_Extract provided_
-=-=-=-=-

Labeling Proteins in vitro (S9141)
Dissolve the vial of SNAP-tag substrate (50 nmol) in 17 μl of DMSO to yield a stock solution of 3 mM SNAP-tag substrate. Pipette up and down periodically for 10 minutes until all the SNAP-tag substrate is dissolved.
- Prepare a protein solution containing up to 20 μM SNAP-tag fusion protein to be labeled in an appropriate buffer containing at least 1 mM DTT.
- Add SNAP-tag substrate solution to a total volume of 1% of the volume of the protein solution. Carefully pipette the material up and down to mix, and vortex briefly.
- Incubate for 1 hour at 25°C in the dark. Alternatively incubate overnight at 4°C in the dark.
Removal of Unreacted Substrate (optional)
After the labeling reaction the unreacted substrate can be separated from the labeled SNAP-tag fusion protein by gel filtration or dialysis. Please refer to the vendor’s instructions for the separation tools you are using.
Note for Labeling in Solutions
We recommend the routine addition of 1 mM DTT to all buffers for used for handling, labeling and storage of the SNAP-tag. The stability of the SNAP-tag is improved in the presence of reducing agents; however it can also be labeled in their absence.

-=-=-=-=-

_Study questions_
1/ Do these statements agree with the SNAP-tag labeling protocol above? (a) The SNAP-tag substrate stock solution is 30 mM. (b) The labeling reaction may be incubated overnight at 4°C. (c) The SNAP-tag cannot be labeled without reducing agents. Answer yes or no for each, quoting the deciding words.
2/ Can you pick up the SNAP-tag labeling protocol after its last sentence and carry it on?

-=-=-=-=-

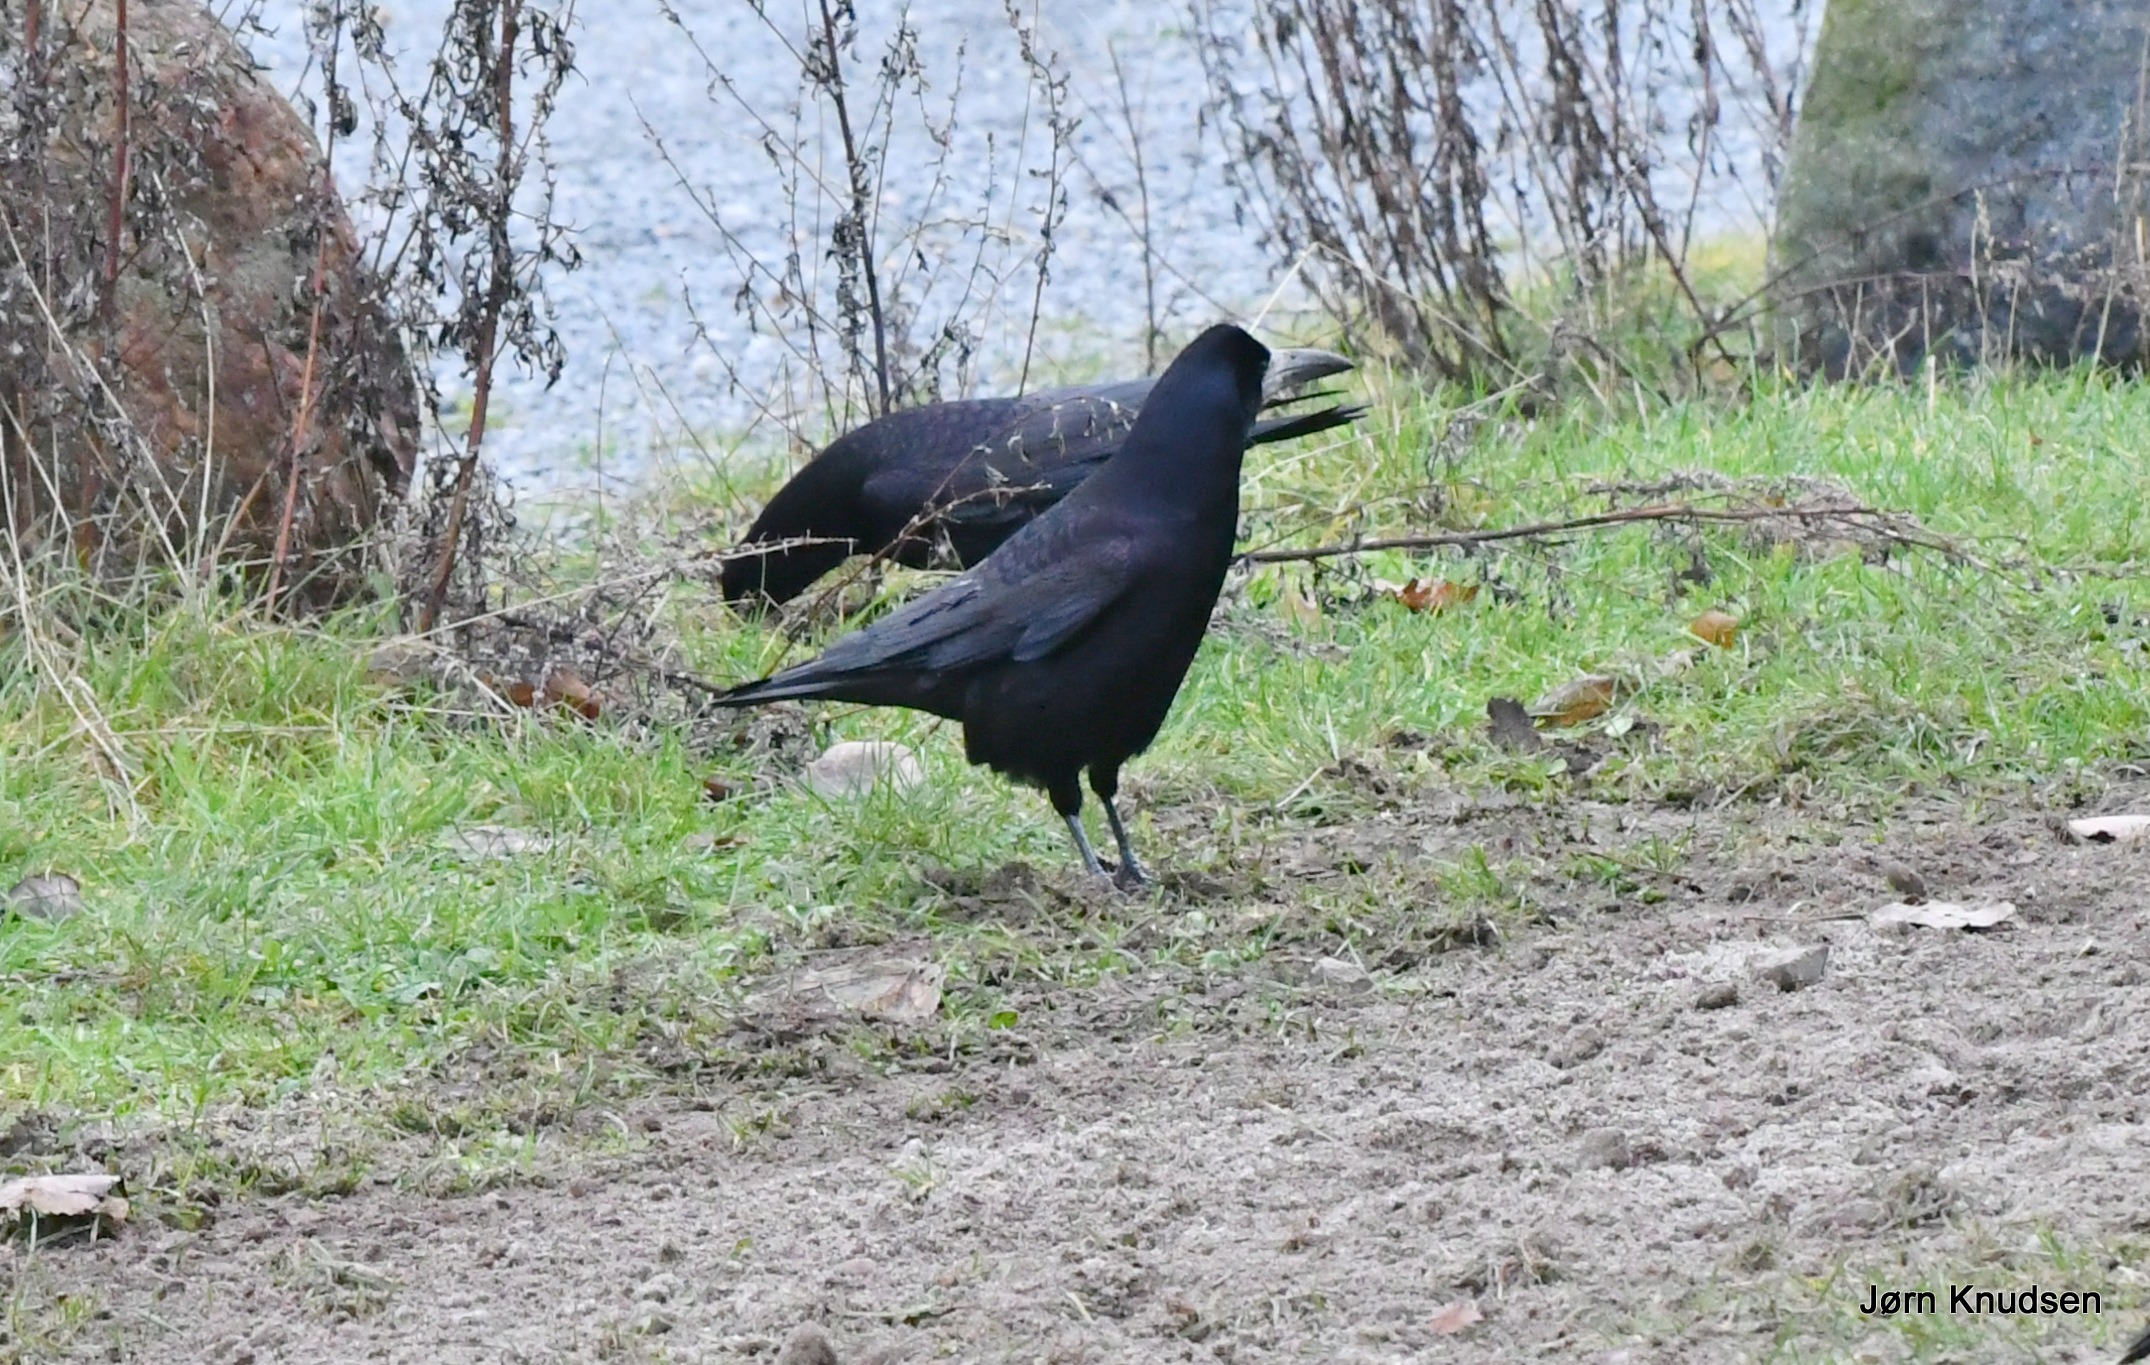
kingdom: Animalia
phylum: Chordata
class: Aves
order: Passeriformes
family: Corvidae
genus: Corvus
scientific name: Corvus frugilegus
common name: Råge
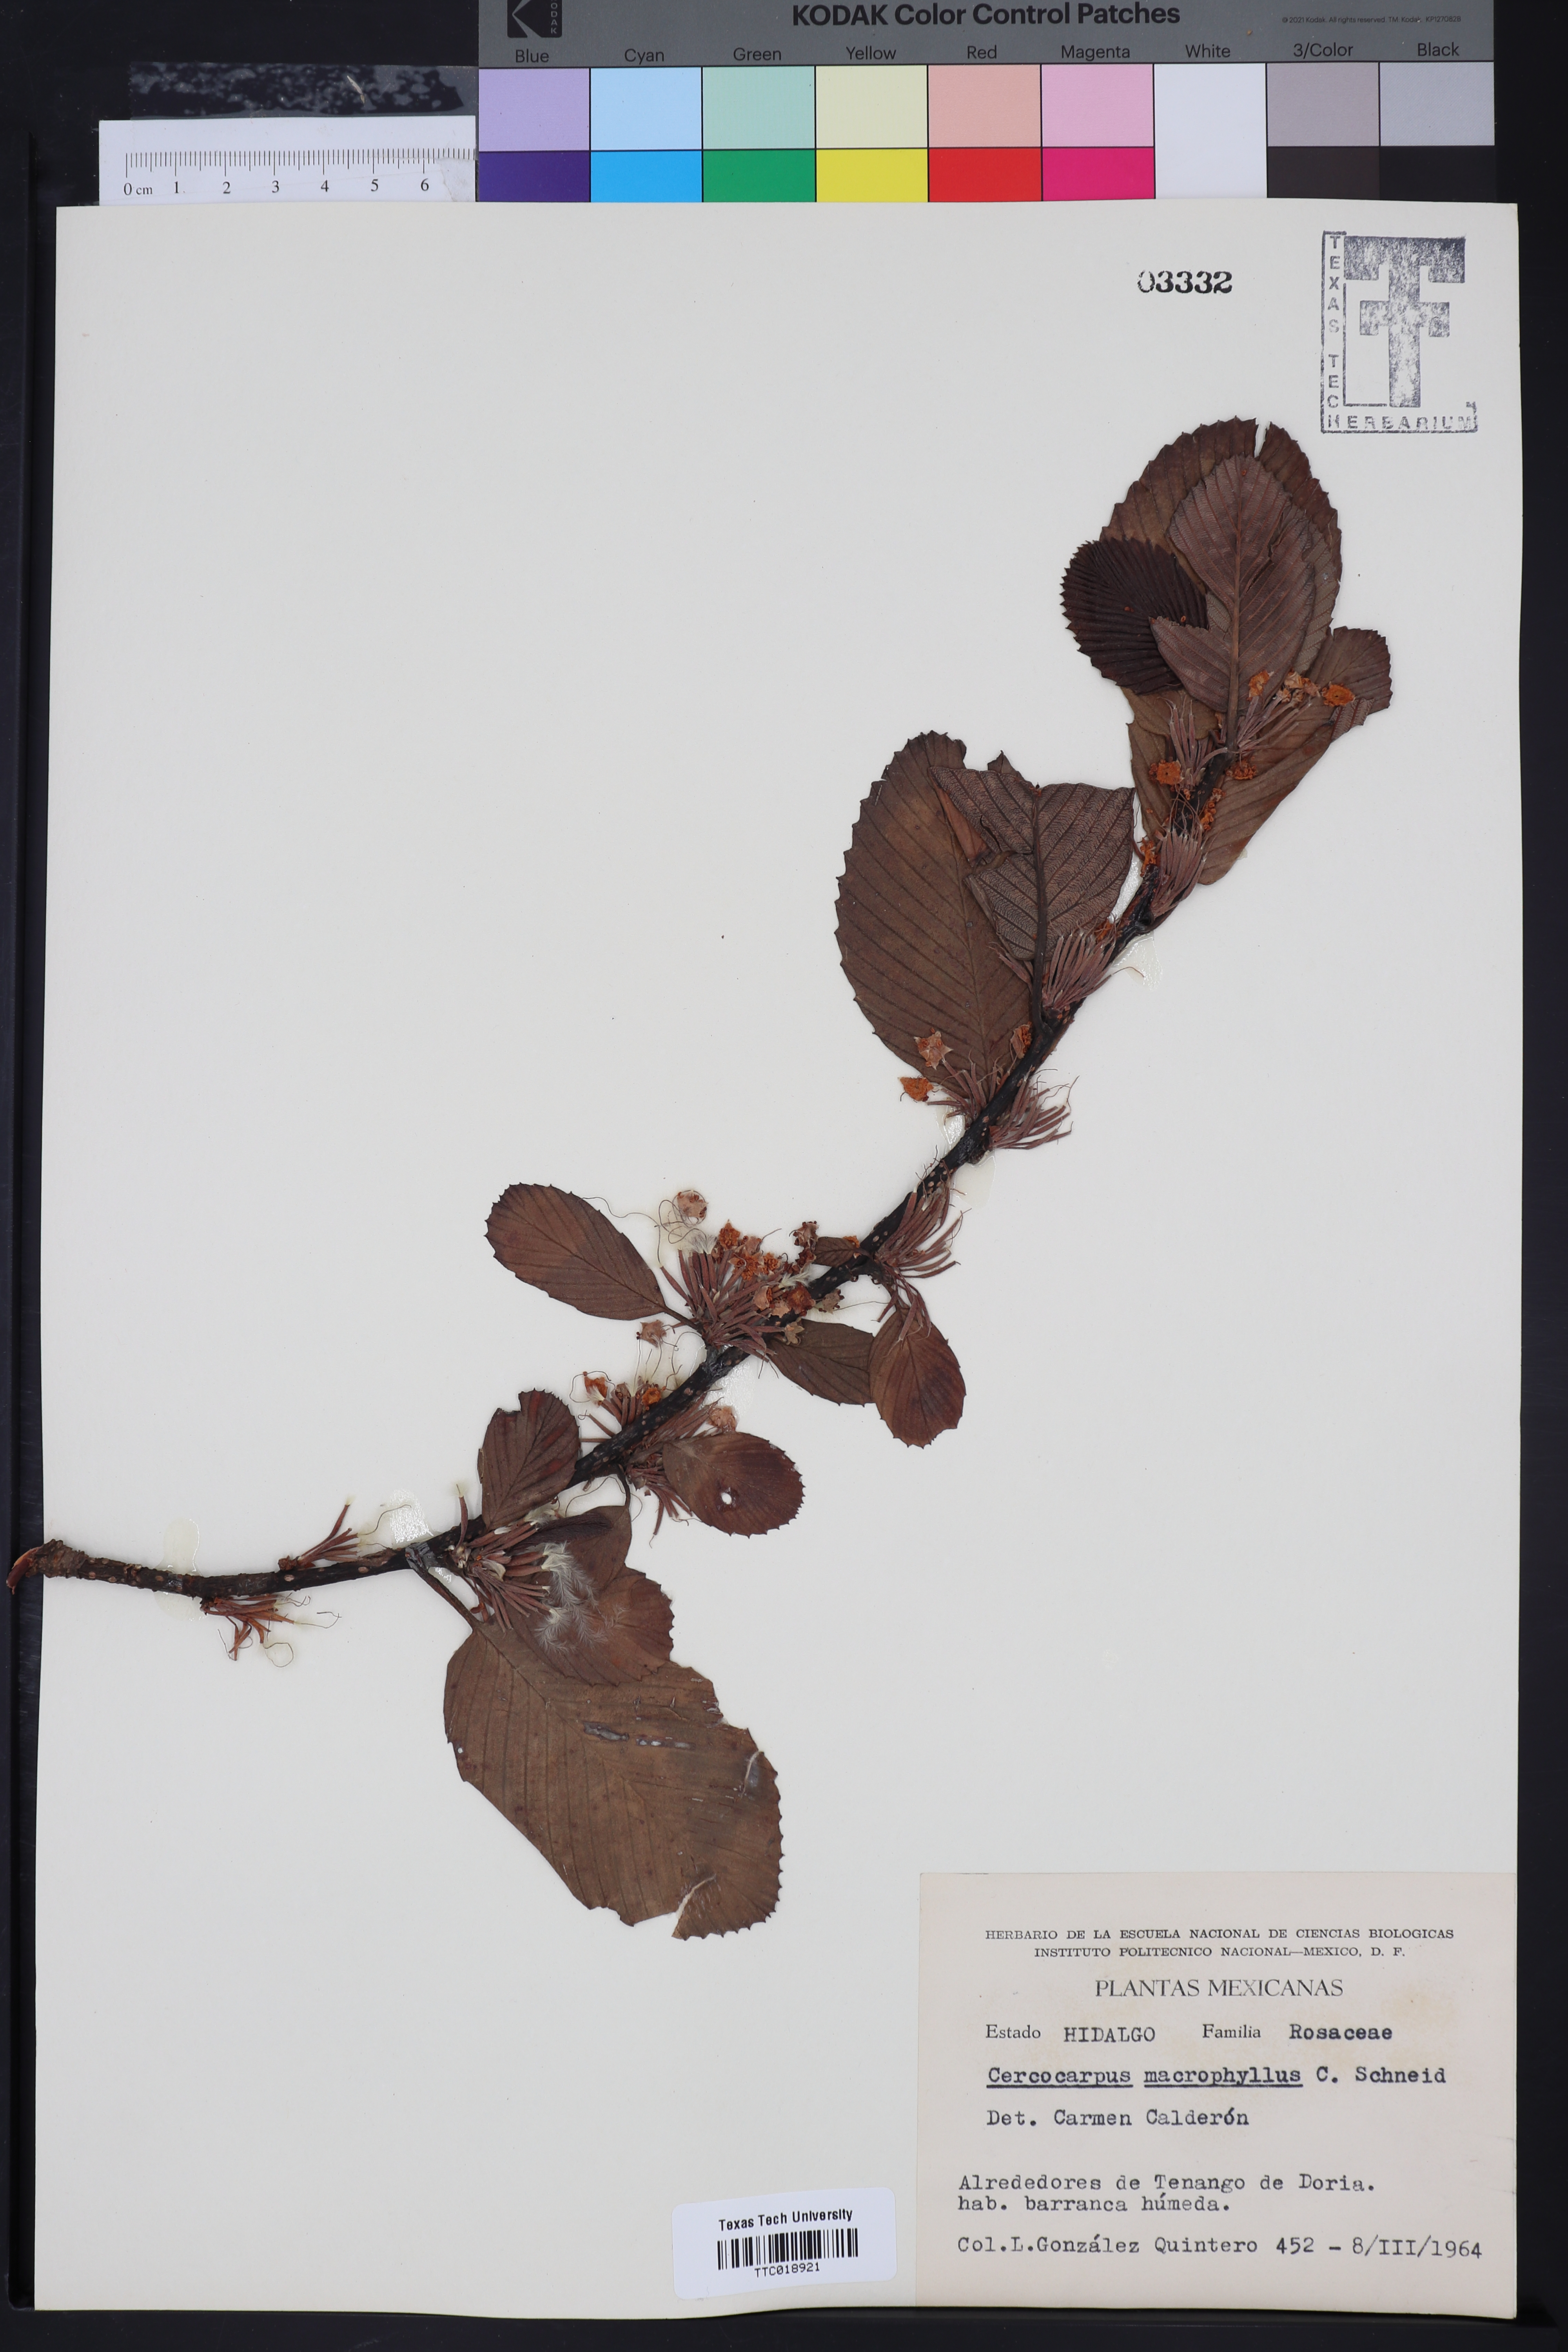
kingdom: Plantae
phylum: Tracheophyta
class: Magnoliopsida
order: Rosales
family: Rosaceae
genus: Cercocarpus
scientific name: Cercocarpus macrophyllus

-=-=-=-=-

_Answers to this exercise_
1/
(a) No: "to yield a stock solution of 3 mM SNAP-tag substrate"
(b) Yes: "Alternatively incubate overnight at 4°C in the dark."
(c) No: "however it can also be labeled in their absence."

2/
SNAP-tag fusion proteins can be purified before labeling, but the labeling reaction also works in non-purified protein solutions (including cell lystates).
If solubility problems occur with your SNAP-tag fusion protein, we recommend testing a range of pH (pH 5.0–pH 10.0) and ionic strengths. The salt concentration may also need to be optimized for your particular fusion protein (50–250 mM).
If stickiness of the fusion protein is a problem we recommend adding Tween 20 at a final concentration of 0.05% to 0.1%. The SNAP-tag activity is not affected by this concentration of Tween 20.
If exhaustive labeling of a protein sample is not achieved using the recommended conditions, try the following protocol modifications: Double the incubation time to two hours total at 25°C or to 24 hours at 4°C; or halve the volume of protein solution labeled (50 µl of a solution containing up to 20 µM SNAP-tag fusion protein). Both approaches may be combined. If you still have poor labeling results, we recommend checking the activity of the SNAP-tag using SNAP-Vista.
If your fusion protein is particularly sensitive to degradation or to loss of activity, you can try reducing the labeling time or decreasing the labeling temperature. If you label at 4°C we recommend over night incubation.